[Extracted page text data]

-----

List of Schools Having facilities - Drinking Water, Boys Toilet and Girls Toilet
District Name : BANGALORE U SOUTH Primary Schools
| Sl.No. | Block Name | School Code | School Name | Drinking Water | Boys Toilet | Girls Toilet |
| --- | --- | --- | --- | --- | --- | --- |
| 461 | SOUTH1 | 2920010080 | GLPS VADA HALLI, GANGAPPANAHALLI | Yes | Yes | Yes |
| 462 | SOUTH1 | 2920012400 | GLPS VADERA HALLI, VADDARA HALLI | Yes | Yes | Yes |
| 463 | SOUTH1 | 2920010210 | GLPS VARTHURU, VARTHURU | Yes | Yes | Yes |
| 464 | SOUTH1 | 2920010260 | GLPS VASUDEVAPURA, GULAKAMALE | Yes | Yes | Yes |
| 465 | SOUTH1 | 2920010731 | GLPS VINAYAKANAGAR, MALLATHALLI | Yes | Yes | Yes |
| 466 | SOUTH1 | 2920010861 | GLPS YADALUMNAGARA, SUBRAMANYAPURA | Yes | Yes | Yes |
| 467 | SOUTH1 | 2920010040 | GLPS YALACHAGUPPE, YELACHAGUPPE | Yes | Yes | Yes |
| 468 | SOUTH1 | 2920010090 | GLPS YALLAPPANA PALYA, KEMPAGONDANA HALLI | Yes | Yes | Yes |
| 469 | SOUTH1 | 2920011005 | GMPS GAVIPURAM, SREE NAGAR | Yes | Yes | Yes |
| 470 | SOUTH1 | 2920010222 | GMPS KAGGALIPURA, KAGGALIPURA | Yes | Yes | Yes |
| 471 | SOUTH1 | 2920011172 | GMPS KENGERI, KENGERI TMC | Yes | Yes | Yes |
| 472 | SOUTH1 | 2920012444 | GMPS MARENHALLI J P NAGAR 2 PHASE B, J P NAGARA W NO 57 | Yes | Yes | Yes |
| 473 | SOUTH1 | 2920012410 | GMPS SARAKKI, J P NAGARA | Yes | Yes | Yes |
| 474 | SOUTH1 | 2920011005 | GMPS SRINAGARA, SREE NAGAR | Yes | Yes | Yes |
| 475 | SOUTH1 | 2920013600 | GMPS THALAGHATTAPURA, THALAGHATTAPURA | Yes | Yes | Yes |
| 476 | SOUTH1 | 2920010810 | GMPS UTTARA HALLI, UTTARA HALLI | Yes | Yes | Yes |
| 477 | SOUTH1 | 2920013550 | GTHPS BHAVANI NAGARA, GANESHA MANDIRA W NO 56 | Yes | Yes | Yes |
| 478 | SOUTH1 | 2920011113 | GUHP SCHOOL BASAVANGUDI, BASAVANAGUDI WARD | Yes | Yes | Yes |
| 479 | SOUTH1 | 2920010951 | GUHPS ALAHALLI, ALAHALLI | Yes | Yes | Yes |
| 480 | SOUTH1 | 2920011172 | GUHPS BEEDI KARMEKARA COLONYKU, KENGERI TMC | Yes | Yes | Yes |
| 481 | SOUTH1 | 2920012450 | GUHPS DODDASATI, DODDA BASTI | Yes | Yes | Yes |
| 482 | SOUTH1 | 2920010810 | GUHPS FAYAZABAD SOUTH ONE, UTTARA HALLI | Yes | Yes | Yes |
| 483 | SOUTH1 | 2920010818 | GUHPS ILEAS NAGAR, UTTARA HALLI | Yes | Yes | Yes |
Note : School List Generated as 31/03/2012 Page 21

-----

Within the entries above, count the lines that include "Drinking". The answer is that number alone.

2